Now, consider the same transmission line structure, but this time being driven from one of the ends.
When the driver drives a signal transition, the wave first sees RT in parallel with the 100 Ohm differential transmission line. Assuming RT is set to 100 Ohms, the driver drives into 50 Ohms. The wave then travels down the transmission line. At the receiver in the middle, the wave sees the high-impedance input of the receiver in parallel with the rest of the transmission line, so it sees 100 Ohms, and there is no reflection. The wave travels on past the middle receiver and hits the RT end terminator. If that terminator matches the 100 Ohms of the differential transmission line, then there is no reflection, and the end receiver gets the full incident wave.
So, Both-Ends termination works really well for high-frequency signalling with low-voltage swings where the topologies require multiple drivers and receivers. Common differential logic families using both-ends termination are RS-485, CAN and Bus-LVDS (BLVDS).
Slowin’ it Down
The best solution to any transmission line problem is to implement a resistor at each driver that slows the edge rate down enough that the conductor no longer exhibits transmission line effects. You can’t do this if you need to drive at high frequency where edge rates must be fast, or if the conductor needs to be long, but in many cases you can do this. Slowing the edge down not only removes transmission line effects, but also reduces crosstalk and EMI, since those are proportional to signal edge rates.

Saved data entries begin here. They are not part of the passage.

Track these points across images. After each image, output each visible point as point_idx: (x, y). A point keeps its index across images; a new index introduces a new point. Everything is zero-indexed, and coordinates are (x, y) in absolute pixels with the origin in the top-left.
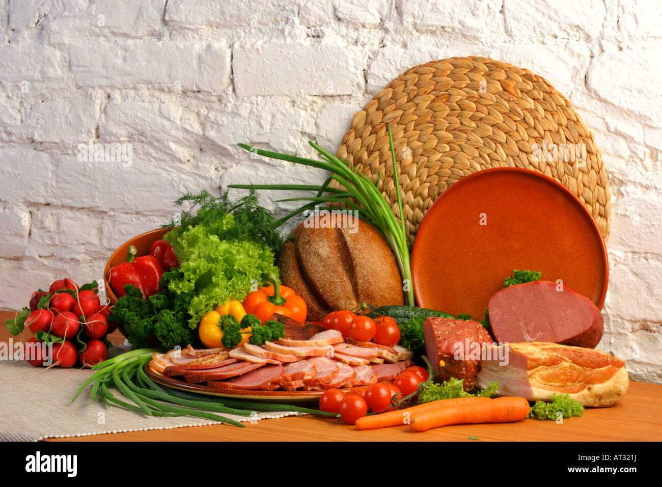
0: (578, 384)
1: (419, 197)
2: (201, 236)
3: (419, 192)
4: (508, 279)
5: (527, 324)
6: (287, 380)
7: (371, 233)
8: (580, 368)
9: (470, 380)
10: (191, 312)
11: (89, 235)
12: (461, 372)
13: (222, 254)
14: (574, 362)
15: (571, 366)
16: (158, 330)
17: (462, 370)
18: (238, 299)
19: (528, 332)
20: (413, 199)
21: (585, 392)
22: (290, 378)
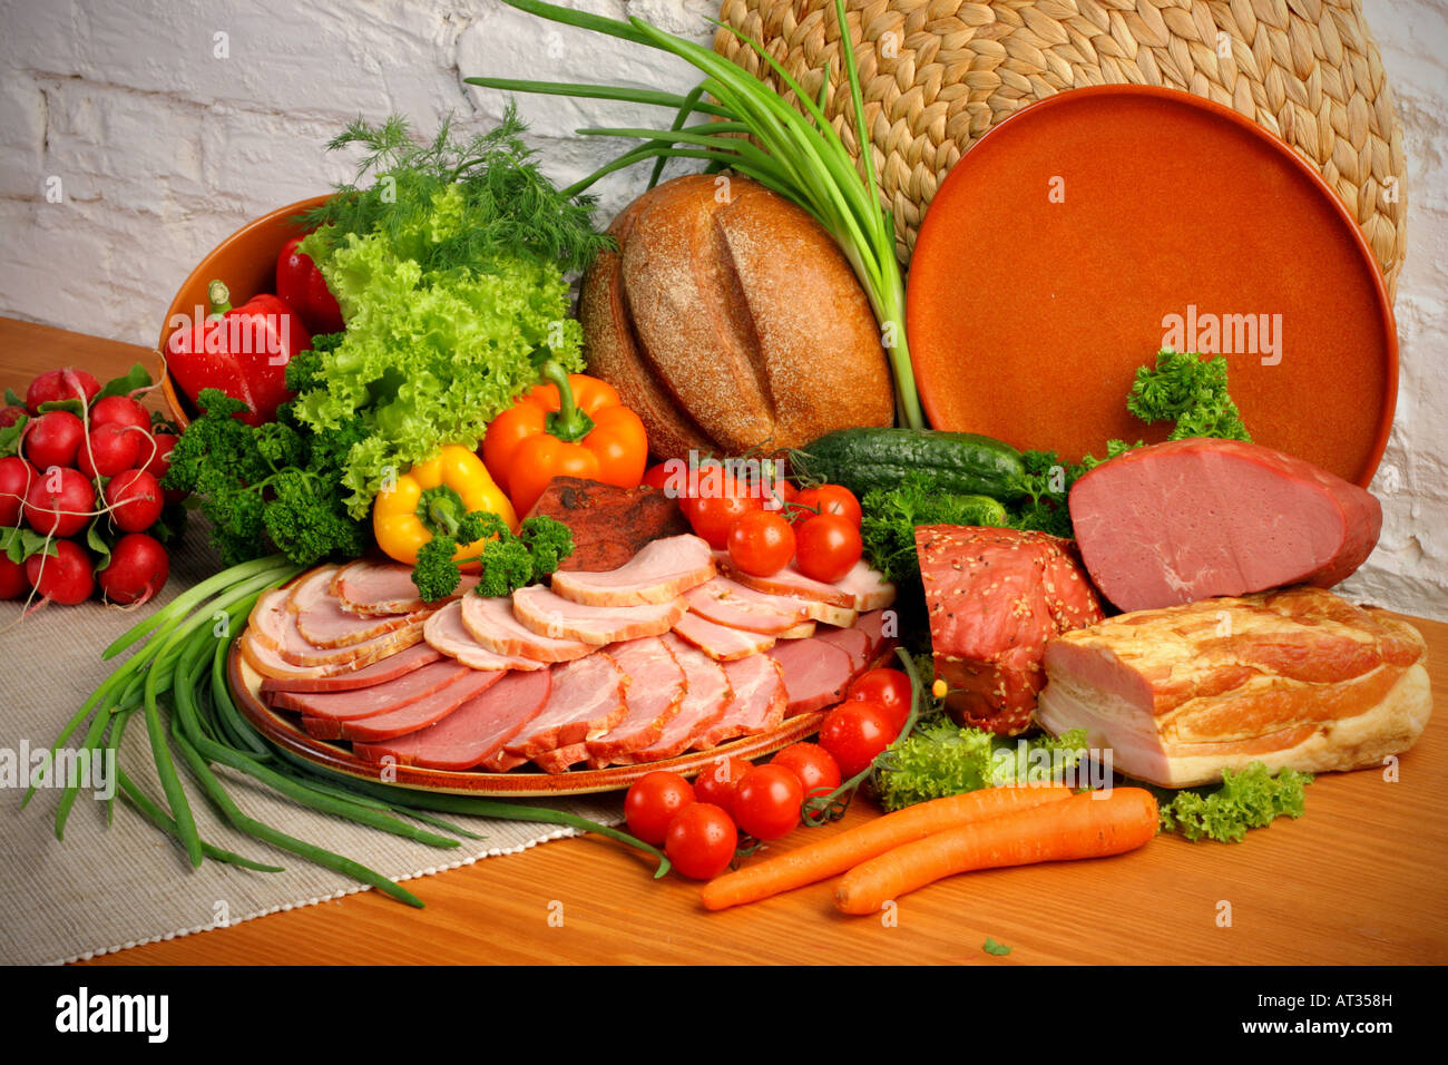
0: (1295, 726)
1: (924, 135)
2: (377, 266)
3: (922, 125)
4: (1144, 375)
5: (1170, 548)
6: (546, 748)
7: (801, 242)
8: (1299, 684)
9: (1019, 709)
10: (350, 481)
11: (175, 156)
12: (997, 692)
13: (419, 328)
14: (1284, 672)
15: (1274, 683)
16: (272, 525)
17: (998, 688)
18: (463, 444)
19: (1174, 566)
20: (908, 139)
21: (1315, 740)
22: (552, 741)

In order to choose a value of resistor to slow down the edge enough, make the assumption that you will get rid of transmission line effects and calculate based on a lumped-parameter system. Consider that the source resistor and capacitance of the PCB trace and receiver pin capacitance form a low-pass filter, and make the edge rate of the step-response of that filter be slow enough such that the conductor is not more than 1/6 as long as the distance that the signal edge would occupy on that conductor. Typically, you choose a value in the range 100 Ohms – 1000 Ohms.